I need to find a number $x$ such that $$\sum_{n=1}^\infty\frac{n^x}{2^n n!} = \frac{1539}{64}e^{1/2}.$$ What is the best approach to this problem?

Answer 1

One may note that $$\left(z\frac{d}{dz}\right)^a\;\underbrace{\sum_{n=1}^{\infty}\frac{z^n}{n!}}_{e^{z}-1}=\sum_{n=1}^{\infty}\frac{n^a z^n}{n!}.$$ Now indeed setting $a=6$, calculating the derivatives of $e^z-1$ and setting $z=\frac12$ in the final expression, we get $\frac{1539}{64}\sqrt{e}$.

Answer 2

According to Wikipedia, $$\sum_{n = 0}^\infty \frac{n^k z^n}{n!} = e^z T_k(z),$$ where $T_k(z)$ is the $k^\text{th}$ Touchard polynomial. Using $z = \tfrac{1}{2}$ and $k = 6$, we find $$\sum_{n = 0}^\infty \frac{n^6}{2^n n!} = e^{1/2} T_6(1/2) = \frac{1539}{64}e^{1/2}.$$

(Hopefully someone can find a more satisfying solution.)

Answer 3

The idea is that this sum can be computed if $x \in \mathbb{N}$.
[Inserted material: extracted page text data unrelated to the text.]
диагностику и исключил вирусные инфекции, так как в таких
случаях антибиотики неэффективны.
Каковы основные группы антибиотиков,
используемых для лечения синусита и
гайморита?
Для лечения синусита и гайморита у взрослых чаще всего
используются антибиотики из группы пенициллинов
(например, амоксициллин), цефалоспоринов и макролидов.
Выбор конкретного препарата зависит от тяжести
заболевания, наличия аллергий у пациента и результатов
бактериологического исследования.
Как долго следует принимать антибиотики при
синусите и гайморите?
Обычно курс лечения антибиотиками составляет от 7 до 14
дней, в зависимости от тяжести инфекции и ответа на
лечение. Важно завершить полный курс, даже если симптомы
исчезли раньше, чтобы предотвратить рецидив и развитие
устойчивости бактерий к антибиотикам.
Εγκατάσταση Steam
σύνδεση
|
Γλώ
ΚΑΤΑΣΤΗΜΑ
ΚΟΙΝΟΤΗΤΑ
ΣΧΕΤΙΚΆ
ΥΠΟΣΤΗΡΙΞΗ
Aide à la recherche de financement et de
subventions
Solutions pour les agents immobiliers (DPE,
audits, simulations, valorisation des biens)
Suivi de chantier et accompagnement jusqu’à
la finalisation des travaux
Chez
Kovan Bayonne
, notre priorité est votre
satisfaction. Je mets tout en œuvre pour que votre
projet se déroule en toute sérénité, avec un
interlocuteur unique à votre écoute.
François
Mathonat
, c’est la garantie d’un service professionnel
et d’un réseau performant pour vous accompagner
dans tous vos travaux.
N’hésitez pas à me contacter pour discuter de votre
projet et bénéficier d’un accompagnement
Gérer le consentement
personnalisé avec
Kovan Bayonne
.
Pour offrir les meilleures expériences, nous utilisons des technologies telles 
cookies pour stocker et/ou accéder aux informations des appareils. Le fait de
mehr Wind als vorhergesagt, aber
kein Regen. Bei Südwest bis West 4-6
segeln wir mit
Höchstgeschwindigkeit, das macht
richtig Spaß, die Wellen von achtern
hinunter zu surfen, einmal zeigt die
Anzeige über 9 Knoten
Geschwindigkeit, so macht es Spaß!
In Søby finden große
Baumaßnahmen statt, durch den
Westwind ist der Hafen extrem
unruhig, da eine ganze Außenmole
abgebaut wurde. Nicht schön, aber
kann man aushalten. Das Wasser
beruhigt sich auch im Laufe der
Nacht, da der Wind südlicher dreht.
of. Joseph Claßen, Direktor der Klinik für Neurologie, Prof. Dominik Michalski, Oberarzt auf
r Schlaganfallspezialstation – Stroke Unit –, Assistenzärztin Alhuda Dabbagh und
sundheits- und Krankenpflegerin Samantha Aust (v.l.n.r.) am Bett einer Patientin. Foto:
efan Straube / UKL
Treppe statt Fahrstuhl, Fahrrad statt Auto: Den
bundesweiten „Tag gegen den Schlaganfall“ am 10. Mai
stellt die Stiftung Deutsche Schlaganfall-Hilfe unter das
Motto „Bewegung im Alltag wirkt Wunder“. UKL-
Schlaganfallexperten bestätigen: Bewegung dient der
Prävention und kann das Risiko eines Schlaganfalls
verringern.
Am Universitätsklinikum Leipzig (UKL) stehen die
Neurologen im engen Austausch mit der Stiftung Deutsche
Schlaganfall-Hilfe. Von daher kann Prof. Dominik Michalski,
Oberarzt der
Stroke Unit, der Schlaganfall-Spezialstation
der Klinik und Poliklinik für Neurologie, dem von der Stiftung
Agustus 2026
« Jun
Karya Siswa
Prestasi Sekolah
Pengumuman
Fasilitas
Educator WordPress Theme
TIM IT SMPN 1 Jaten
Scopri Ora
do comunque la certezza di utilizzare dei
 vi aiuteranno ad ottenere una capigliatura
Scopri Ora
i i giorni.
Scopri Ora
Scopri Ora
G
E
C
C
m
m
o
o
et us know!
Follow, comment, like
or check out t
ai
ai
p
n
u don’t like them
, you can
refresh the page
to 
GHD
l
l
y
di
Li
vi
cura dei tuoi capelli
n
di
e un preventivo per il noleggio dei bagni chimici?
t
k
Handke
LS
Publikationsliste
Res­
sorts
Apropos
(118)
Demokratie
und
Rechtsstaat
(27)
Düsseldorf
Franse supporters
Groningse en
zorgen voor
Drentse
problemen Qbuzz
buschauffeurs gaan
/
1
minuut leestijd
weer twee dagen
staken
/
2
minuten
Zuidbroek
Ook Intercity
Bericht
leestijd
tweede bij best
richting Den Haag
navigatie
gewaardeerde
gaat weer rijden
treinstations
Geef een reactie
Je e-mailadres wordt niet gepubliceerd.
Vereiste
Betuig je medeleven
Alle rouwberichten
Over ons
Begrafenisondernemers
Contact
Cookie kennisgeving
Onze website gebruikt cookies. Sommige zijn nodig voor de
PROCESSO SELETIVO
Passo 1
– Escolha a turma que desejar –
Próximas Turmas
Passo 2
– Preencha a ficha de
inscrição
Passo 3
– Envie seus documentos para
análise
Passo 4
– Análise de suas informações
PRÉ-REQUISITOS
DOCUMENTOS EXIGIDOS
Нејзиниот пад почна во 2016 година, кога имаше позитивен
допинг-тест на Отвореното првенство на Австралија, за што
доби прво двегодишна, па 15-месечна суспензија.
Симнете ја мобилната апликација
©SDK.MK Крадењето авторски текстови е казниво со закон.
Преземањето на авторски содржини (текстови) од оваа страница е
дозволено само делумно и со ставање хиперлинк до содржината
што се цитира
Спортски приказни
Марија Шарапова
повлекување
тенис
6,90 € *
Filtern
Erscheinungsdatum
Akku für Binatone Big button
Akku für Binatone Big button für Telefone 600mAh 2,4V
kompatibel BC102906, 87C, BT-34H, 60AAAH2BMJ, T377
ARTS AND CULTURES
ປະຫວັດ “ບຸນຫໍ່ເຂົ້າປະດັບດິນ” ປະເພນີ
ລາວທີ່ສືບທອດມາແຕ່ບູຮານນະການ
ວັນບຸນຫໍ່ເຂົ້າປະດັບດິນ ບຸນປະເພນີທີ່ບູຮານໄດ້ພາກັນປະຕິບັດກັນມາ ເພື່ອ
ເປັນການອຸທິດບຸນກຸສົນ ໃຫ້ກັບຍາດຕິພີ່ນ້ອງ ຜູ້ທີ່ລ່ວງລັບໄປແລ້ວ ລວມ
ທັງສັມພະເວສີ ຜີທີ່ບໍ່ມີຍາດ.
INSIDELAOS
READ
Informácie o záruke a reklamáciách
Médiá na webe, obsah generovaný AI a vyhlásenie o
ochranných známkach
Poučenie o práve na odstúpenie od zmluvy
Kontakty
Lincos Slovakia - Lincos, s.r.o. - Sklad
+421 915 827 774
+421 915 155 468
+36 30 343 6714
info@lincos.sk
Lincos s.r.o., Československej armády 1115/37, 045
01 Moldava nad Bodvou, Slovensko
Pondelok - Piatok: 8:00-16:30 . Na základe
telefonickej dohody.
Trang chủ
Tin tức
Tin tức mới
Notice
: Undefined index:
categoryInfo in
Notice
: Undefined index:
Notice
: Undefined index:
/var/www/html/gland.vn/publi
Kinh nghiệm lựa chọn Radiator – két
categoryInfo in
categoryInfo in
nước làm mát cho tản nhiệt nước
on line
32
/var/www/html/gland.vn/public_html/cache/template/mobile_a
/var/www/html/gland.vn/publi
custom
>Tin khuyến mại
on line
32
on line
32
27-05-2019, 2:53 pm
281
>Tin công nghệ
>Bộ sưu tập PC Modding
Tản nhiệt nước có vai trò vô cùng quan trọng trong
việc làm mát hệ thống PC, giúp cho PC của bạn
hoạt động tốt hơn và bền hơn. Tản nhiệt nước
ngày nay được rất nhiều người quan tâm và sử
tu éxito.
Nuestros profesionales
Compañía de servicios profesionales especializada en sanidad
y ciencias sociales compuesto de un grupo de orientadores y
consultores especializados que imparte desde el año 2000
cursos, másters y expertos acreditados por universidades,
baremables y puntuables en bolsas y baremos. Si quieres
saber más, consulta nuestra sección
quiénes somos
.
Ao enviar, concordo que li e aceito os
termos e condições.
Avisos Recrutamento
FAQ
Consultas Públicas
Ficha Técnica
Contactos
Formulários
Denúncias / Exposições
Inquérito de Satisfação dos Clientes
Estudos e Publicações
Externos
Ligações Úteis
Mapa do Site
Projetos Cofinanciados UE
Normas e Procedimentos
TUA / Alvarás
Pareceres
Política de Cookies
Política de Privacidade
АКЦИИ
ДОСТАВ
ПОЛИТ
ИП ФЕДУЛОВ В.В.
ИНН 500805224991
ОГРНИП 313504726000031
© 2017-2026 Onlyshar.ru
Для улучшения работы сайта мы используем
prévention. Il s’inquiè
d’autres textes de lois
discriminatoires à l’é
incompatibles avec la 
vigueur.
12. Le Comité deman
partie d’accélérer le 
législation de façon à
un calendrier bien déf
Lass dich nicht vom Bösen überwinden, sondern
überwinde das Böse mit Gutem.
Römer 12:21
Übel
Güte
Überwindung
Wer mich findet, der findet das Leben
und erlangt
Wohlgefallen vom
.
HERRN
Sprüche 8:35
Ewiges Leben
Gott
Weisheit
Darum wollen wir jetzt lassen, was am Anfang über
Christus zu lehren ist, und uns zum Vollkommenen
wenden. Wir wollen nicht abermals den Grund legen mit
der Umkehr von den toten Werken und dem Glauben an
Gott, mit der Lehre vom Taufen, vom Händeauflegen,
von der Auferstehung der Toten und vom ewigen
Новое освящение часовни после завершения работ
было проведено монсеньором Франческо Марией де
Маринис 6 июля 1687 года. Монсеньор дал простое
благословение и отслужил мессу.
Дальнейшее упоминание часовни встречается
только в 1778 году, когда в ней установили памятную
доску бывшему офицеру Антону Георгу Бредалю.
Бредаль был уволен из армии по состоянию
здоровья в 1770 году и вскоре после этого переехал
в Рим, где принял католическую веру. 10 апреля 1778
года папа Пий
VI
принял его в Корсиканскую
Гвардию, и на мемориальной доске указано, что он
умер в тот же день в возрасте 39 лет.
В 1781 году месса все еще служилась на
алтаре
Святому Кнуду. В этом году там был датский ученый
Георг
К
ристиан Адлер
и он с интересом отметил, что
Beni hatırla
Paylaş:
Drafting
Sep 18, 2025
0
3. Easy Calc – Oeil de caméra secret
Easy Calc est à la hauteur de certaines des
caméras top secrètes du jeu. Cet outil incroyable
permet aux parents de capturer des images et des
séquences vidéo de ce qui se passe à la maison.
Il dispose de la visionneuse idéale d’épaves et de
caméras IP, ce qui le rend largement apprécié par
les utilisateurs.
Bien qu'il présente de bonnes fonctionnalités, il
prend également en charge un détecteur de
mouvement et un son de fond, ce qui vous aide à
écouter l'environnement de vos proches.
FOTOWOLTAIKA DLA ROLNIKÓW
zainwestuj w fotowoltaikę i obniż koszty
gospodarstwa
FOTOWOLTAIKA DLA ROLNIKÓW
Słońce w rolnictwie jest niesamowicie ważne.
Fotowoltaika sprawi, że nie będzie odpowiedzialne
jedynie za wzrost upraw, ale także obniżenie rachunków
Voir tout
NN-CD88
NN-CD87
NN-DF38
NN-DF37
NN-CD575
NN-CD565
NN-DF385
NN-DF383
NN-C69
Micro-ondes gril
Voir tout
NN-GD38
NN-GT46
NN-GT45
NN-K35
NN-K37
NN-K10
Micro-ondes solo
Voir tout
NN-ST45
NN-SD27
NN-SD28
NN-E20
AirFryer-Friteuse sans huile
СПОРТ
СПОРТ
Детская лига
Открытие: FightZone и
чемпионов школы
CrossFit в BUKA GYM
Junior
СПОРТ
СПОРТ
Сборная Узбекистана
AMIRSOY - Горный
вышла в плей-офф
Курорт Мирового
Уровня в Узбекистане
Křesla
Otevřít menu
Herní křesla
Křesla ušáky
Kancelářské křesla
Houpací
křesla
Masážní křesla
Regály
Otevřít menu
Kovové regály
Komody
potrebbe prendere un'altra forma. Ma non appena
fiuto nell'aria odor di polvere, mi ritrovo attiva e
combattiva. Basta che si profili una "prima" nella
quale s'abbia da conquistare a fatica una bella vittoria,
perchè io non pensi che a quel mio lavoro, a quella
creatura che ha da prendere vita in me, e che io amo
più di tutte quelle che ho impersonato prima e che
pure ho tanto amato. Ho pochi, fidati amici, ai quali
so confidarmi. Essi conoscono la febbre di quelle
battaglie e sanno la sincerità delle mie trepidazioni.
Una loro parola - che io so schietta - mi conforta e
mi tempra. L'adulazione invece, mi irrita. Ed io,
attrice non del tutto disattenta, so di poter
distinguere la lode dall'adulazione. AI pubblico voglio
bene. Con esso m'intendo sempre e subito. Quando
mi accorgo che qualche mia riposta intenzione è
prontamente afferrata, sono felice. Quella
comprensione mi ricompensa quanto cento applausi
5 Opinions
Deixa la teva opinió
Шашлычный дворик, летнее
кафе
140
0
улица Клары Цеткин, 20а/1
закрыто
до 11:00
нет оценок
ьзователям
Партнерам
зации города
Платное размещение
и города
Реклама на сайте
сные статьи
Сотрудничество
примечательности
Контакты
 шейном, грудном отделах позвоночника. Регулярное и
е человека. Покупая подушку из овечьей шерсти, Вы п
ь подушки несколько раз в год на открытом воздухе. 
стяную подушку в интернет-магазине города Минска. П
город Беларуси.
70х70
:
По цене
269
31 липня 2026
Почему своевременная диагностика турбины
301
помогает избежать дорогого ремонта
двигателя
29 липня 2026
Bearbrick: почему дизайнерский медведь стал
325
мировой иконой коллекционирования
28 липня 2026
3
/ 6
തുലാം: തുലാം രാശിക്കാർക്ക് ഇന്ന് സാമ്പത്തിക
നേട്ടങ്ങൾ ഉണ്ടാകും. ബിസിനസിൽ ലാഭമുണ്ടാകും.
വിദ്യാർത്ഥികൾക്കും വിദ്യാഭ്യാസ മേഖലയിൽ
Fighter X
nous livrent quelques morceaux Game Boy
Let $f_0(x) = \sum_{n\geq0} \frac{x^n}{2^n n!}$. This is a power series; its radius of convergence is infinite, and we have $f_0(x) = \exp\left(\frac x2\right)$. For all $k \in \mathbb{N}$, let $f_{k+1}(x) = xf_k'(x)$. By induction, it is straightforward to show that $f_k(x) = \sum_{n\geq0} \frac{n^k x^n}{2^n n!}$. Let $P_k(x) = 2^k \exp\left(-\frac x2\right)$, so that $$f_k(x) = \sum_{n\geq0} \frac{n^k x^n}{2^n n!} = 2^{-k} \exp\left(\frac x2\right) P_k(x)$$ We have $P_0(x) = 1$, and the relation $f_{n+1}(x)=xf_n'(x)$ yields immediatly $$P_{n+1}(x)=x\bigl( P_n(x) + 2P_n'(x) \bigr).$$ One can compute $P_1(x)=x$, $P_2(x)=x^2+2x$, ..., $P_6(x) = x^6+30x^5+260x^4+720x^3+496x^2+32x$.

For $k \in \mathbb{N}^*$, we have $$\sum_{n\geq1} \frac{n^k}{2^n n!} = f_k(1) = \exp\left(\frac 12\right) \frac{P_k(1)}{2^k}. $$

Now is time for a bit of luck: the denominator is $64=2^6$ and $P_6(1)=1539$.

Hence $x=6$ is solution.